Three standard audio classes (speech and music and event sound) were considered in this work. 
The audio samples in the training dataset were collected from the GTZAN music/speech collection [14], 
AASP [6], DVD audio tracks, TV and BBC broadcast. The AASP challenge provided two datasets: one for 
scenes or soundscapes classification (SC) and the other one for event classification. The AASP data was 
gathered from 10 different places in the London area: Inside an office, park, quiet street, open market, 
restaurant, supermarket, tube train, tube station, bus and busy Street. The event dataset collected from inside 
the office is further divided into two sets: monophonic denoted as ‘office live’ (OL) and polyphonic denoted 
as ‘office synthetic’ (OS). Event types used were: alert (beep sound), clearing throat, cough, door slam, 
drawer, keyboard clicks, keys (keys put on table), knock (door knock), laughter, mouse click, page turn, pen 
drop, phone, printer, speech and switch. The speech and music from the GTZAN dataset were mixed with 
OL audio or pink noise to generate two different datasets, G1 and G2. G1 consisted of eight groups: pure- 
speech, pure-music, pure-ambient/event, speech over music (SM), speech over event (SE), music- event, 
speech (MSE) - music- event (ME) or silence. The second dataset G2 was generated by mixing speech and 
music with pink noise in 20 dB and 25 dB SNR for further validation. All the mixed classes were mixed 
using the same strategy, as explained in [13]. 


3. RATIONALE AND DEFINITION 

Existing features for classification are predominantly established on artificially tailored 
non-overlapping audio clips. A real world audio soundtrack might include one of the segment types 
explained earlier. An alternative feature has therefore been proposed for improving the detection of the music 
occurrences, and has shown promising results for cases where the music was pure or overlapping with other 
classes. The essential idea in employing the frequency calculation as a feature is to indicate the amount of 
uncertainty across a number of consecutive frames. This has been done through a combination of entropy and 
frequency and therefore we call it entrocy. The assumption here as has mentioned before is ‘the classification 
decision is based on the variation behavior across a number of consecutive frames at the same time 
(visualization of sound).

▶ _LISTED ENTRIES_:
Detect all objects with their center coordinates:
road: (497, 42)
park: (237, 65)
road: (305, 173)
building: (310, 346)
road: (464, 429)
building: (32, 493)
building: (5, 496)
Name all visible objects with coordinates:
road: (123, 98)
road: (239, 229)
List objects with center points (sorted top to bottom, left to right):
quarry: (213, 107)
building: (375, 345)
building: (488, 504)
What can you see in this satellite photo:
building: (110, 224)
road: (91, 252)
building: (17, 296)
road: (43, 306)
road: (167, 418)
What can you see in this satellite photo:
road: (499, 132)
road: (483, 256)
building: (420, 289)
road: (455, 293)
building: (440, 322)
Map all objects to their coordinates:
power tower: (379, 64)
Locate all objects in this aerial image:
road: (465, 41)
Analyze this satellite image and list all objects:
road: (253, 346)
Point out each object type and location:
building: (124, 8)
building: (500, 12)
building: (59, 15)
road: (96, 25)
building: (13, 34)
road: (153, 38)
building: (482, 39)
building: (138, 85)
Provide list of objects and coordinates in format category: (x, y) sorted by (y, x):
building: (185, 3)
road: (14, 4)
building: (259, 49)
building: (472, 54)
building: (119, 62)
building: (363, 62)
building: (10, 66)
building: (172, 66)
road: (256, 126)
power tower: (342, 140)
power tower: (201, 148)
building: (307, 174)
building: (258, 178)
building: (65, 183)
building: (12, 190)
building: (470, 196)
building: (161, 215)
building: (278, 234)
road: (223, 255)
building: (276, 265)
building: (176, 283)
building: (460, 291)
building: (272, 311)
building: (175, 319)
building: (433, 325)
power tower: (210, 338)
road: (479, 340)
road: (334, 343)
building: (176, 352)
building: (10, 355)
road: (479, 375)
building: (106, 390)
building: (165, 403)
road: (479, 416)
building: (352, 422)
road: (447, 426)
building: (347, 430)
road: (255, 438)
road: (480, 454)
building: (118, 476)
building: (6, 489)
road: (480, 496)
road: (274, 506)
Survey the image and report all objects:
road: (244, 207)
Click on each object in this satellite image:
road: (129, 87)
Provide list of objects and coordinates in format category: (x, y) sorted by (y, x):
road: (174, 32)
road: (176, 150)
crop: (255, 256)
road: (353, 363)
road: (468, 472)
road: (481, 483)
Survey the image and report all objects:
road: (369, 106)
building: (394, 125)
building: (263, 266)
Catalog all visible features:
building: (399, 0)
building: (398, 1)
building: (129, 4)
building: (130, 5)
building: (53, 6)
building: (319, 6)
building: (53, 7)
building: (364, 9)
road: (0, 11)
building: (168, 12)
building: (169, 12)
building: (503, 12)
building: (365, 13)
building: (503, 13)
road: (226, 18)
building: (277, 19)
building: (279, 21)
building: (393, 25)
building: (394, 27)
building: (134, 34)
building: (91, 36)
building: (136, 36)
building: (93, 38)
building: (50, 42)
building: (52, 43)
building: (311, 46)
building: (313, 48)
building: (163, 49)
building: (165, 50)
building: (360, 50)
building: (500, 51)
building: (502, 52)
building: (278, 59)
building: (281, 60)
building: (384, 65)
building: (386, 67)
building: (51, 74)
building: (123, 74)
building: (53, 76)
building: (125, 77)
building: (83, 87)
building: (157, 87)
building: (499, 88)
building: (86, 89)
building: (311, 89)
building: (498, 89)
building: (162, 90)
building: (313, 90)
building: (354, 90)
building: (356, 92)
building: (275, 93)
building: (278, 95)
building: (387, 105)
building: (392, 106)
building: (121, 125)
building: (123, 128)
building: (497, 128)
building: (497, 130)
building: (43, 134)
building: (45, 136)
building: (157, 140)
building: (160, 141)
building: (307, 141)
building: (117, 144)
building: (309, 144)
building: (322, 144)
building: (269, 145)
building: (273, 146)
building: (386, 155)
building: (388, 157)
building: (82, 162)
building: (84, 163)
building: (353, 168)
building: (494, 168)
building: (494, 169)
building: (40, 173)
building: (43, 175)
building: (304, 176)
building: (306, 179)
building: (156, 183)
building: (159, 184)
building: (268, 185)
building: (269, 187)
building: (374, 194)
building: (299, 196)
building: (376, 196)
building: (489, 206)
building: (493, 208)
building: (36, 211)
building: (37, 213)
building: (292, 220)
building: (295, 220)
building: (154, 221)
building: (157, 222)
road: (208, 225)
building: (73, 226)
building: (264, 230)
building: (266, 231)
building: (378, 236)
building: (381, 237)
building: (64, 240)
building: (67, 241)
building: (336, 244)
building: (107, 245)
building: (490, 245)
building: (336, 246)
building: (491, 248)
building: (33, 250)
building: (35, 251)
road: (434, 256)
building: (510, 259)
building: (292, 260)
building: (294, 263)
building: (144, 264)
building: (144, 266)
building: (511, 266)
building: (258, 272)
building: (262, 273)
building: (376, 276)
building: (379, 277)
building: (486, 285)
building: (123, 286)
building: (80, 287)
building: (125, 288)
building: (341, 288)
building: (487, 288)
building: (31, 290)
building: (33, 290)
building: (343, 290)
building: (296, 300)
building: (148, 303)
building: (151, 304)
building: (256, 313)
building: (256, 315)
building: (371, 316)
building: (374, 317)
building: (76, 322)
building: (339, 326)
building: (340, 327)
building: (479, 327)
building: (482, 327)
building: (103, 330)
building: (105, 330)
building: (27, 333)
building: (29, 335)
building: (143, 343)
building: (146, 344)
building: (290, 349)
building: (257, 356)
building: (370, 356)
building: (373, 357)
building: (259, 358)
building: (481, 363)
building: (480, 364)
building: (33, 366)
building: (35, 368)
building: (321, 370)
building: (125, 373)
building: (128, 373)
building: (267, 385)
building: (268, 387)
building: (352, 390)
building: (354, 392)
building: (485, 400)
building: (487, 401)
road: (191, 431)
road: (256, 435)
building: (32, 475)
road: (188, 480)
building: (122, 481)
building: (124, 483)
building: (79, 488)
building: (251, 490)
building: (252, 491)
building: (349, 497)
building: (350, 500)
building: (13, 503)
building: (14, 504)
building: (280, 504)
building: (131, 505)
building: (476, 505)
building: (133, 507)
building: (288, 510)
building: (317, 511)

▶ _DIRECTIVE_:
Could you continue the passage on audio classification and the entrocy feature from the point where it stops?

▶ _ANSWER FOR THIS EXERCISE_:
Entropy and frequency calculations have evolved separately. The theory of entropy was proposed 
for the first time by Shannon [15] to measure the degree of information in the signal through calculation of 
the probability density function (pdf) of each sample in the frame; the randomness distribution of the data is 
also represented. Entropy is employed in diverse classification problems and had been providing adequate 
results through the ability to detect the complexity of a signal. The range of its application varies from 
images, automatic speech recognition, health and ecology. It is also applied to [16] calculating the entropy of 
audio spectra for discriminating clean speech/noisy speech, and is proposed as a feature for robust automatic 
speech recognition (ASR). Misra [16] had shown that clean speech has a lower level of spectral entropy than 
noisy speech because the mean of abrupt changes is higher in a noisy environment. In [17], the same feature 
was applied on the sub-band of short-time Fourier transform (STFT) and combined with some of the MFCC 
bands to improve the result of the ASR in a noisy environment; this feature was called spectral entropy. 
The maxent technique refers to the maximum entropy model, proposed for the first time by [18] as a 
statistical model for natural language processing and has since been deployed in diverse applications. 


4. EXPERIMENTAL METHOD 

Our classification scheme started by resampling each audio file to a standard sample rate of 22.05 
kHz, 16 bit resolution. Each audio file is segmented with a time window with size of 1102 samples and 50% 
overlap into a series of analytical frames. The overlap has been selected to trade off with the increasing 
frequency resolution (number of frequency bins). We then calculated the entropy for each frame as defined in 
the following equation.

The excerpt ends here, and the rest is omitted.